• **Given text**
====

Before the Court are cross-motions for summary judgment. Having considered the motions and the parties' arguments, the Court grants respondent Scott Massey's (Massey) motion and dismisses David Clarke's (Clarke) petition.

Factual Background

This action is a follow-up to one filed in 1991 by the respondent, Scott Massey. Scott Massey v. Uninsured Employers' Fund and David Clarke, WCC. No. 9106-6160. In the 1991 action, Massey sought a determination that Clarke was either an independent contractor or was acting outside the scope and course of his employment when injured on February 5, 1990. On November 12, 1991, this Court issued Findings of Fact and Conclusions of Law and Judgment, determining that Clarke was an employee of Massey. The decision directed Massey to "reimburse the Uninsured Employers' Fund for all amounts expended on the workers' compensation claim of David Clarke subject only to the limitations of section 39-71-504, MCA."

In the prior proceeding, Clarke requested an award of attorney fees against Massey. However, the request was made for the first time in proposed findings filed after trial. Massey objected to the request as outside the scope of issues specified by the pretrial order and the Court sustained the objection. (Findings of Fact and Conclusions of Law and Judgment at 3.) Neither party filed a request for a new trial or an appeal, and on February 7, 1992, the Court file in WCC No. 9106-6160 was closed.

Two years later, on March 9, 1994, the Court received Respondent's Motion for Attorney Fees. The motion requested the Court to award Clarke $3,922.50 in attorney fees incurred with respect to his defense in WCC No. 9106-6160. The Court reopened the original file.

On June 8, 1994, the Court entered an Order Denying Motion for Attorney Fees; Order Permitting the Filing of a New Petition. In that Order, the Court concluded that the previous denial of Clarke's request for attorney fees was the law of the case. Since denial of the request was premised on procedural rather than substantive grounds, the Court went on to note that the prior ruling did not necessarily preclude the filing of a new and separate petition for attorney fees. However, it declined to say whether a new petition was viable.

====

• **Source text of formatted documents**
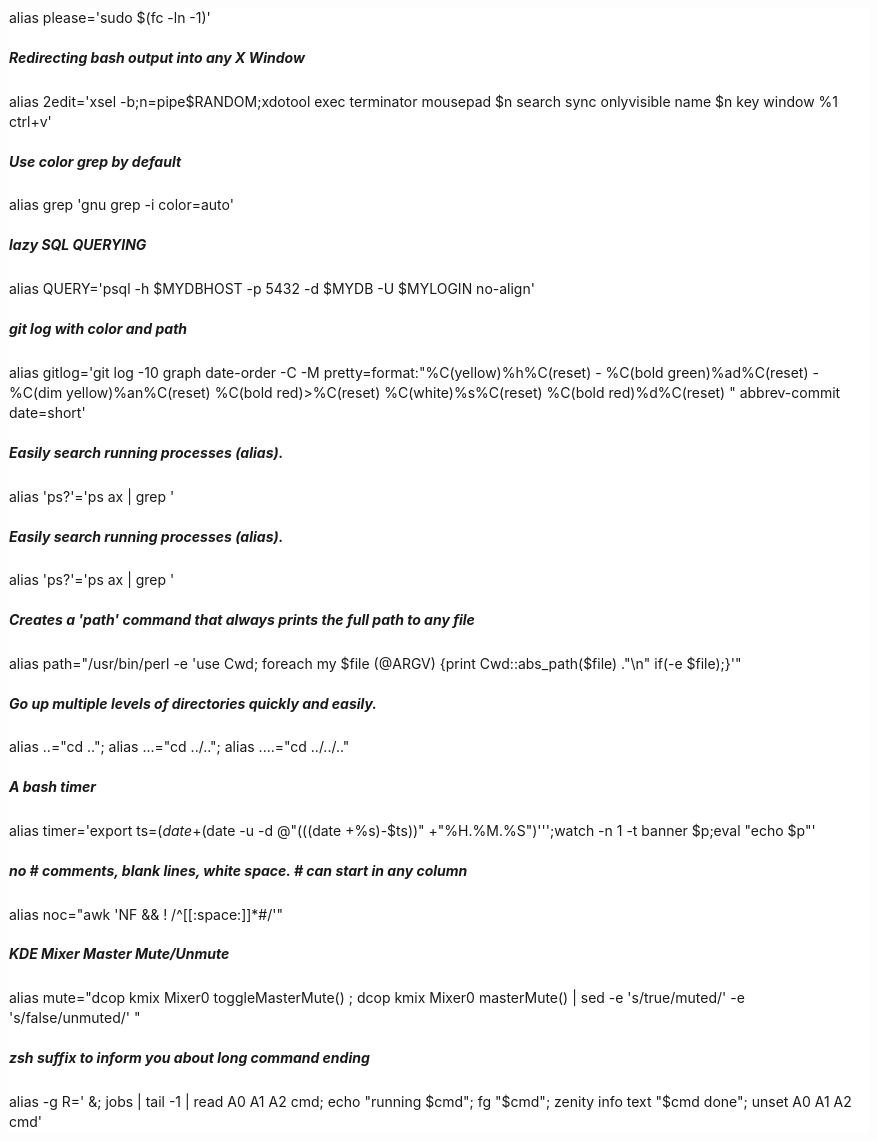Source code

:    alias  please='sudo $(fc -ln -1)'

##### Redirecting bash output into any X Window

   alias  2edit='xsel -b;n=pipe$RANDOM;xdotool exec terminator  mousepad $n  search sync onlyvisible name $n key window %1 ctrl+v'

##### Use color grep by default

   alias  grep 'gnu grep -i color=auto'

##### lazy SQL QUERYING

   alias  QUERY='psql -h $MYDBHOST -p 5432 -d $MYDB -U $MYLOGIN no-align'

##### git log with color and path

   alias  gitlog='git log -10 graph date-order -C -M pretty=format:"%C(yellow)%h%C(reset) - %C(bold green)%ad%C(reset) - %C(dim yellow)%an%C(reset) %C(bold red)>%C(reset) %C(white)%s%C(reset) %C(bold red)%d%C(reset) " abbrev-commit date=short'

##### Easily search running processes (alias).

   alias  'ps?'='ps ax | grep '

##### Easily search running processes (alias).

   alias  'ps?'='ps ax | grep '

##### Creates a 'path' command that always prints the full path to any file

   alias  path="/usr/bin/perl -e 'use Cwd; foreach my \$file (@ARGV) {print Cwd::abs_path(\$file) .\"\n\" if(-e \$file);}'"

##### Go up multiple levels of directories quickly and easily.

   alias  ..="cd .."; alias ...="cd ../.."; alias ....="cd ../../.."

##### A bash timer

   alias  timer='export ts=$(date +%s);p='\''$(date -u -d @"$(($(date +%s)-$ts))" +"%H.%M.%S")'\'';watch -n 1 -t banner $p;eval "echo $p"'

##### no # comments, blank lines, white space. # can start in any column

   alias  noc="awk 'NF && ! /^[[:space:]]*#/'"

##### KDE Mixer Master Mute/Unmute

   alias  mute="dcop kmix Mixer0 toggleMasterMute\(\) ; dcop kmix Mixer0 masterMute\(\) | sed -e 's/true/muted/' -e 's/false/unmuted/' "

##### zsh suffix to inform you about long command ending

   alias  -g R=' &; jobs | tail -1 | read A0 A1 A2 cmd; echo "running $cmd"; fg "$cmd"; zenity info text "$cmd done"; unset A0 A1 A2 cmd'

====

• **Task instructions**
a. In the court ruling, how much in attorney fees did the March 9, 1994 motion ask the Court to award Clarke?
b. Using the court ruling, explain why the June 8, 1994 Order said the earlier denial of attorney fees did not necessarily bar a new and separate petition.
c. Write the next part of the court ruling, picking up after its last sentence.
The rows have nothing to do with the court ruling.

• **Answers per task**
a. $3,922.50.

b. The earlier request was denied on procedural grounds rather than substantive ones. Because the fee question was never decided on its merits, the prior ruling did not necessarily prevent Clarke from filing a new petition for attorney fees.

c.
[T]he motion for attorney fees is denied without prejudice. Claimant may revise, recaption and submit the motion in the form of a petition and the Court will accept it for filing and give it a new docket number. In the event the claimant files such a petition, Massey may raise any defenses it may have, including any defenses which present an insuperable bar to the prosecution of the petition.

Once more, the Court closed the file on WCC No. 9106-6160. (Notice of Closure (July 14, 1994).)

Clarke filed his present Petition on August 25, 1994, renewing his request for attorney fees. Massey initially moved to dismiss on account of a failure to mediate the dispute. Subsequent information furnished by Clarke showed that he had requested mediation and that his request had been rejected. Massey then withdrew the motion. Massey then filed a response. Among other things, he affirmatively alleged that there is no statutory authority for an award of attorney fees. (Response to Petition, B.1.)

Following the filing of the response, Clarke moved for summary judgment, arguing that he is entitled to attorney fees as a matter of law. (Petitioner's Motion for Summary Judgment (November 15, 1994).) Massey responded with his own cross-motion for summary judgment, renewing his affirmative defense. ( Respondent's Cross Motion for Summary Judgment (November 28, 1994).) Both motions are based on the pleadings. They have been briefed and are ready for decision.


The Workers' Compensation Act contains specific provisions governing the award of attorney fees. Initially, section 39-71-515, MCA (1989), contains an attorney fee provision applicable to cases in which an injured employee brings suit against an uninsured employer. The section provides in full part:

Independent cause of action. (1) An injured employee or the employee's beneficiaries have an independent cause of action against an uninsured employer for failure to be enrolled in a compensation plan as required by this chapter.

(2) In such an action, prima facie liability of the uninsured employer exists if the claimant proves, by a preponderance of the evidence, that:

(a) the employer was required by law to be enrolled under compensation plan No. 1, 2, or 3 with respect to the claimant; and

(b) the employer was not so enrolled on the date of the injury or death.

(3) It is not a defense to such an action that the employee had knowledge of or consented to the employer's failure to carry insurance or that the employee was negligent in permitting such failure to exist.

(4) The amount of recoverable damages in such an action is the amount of compensation that the employee would have received had the employer been properly enrolled under compensation plan No. 1, 2, or 3.

(5) A plaintiff who prevails in an action brought under this section is entitled to recover reasonable costs and attorney fees incurred in the action, in addition to his damages.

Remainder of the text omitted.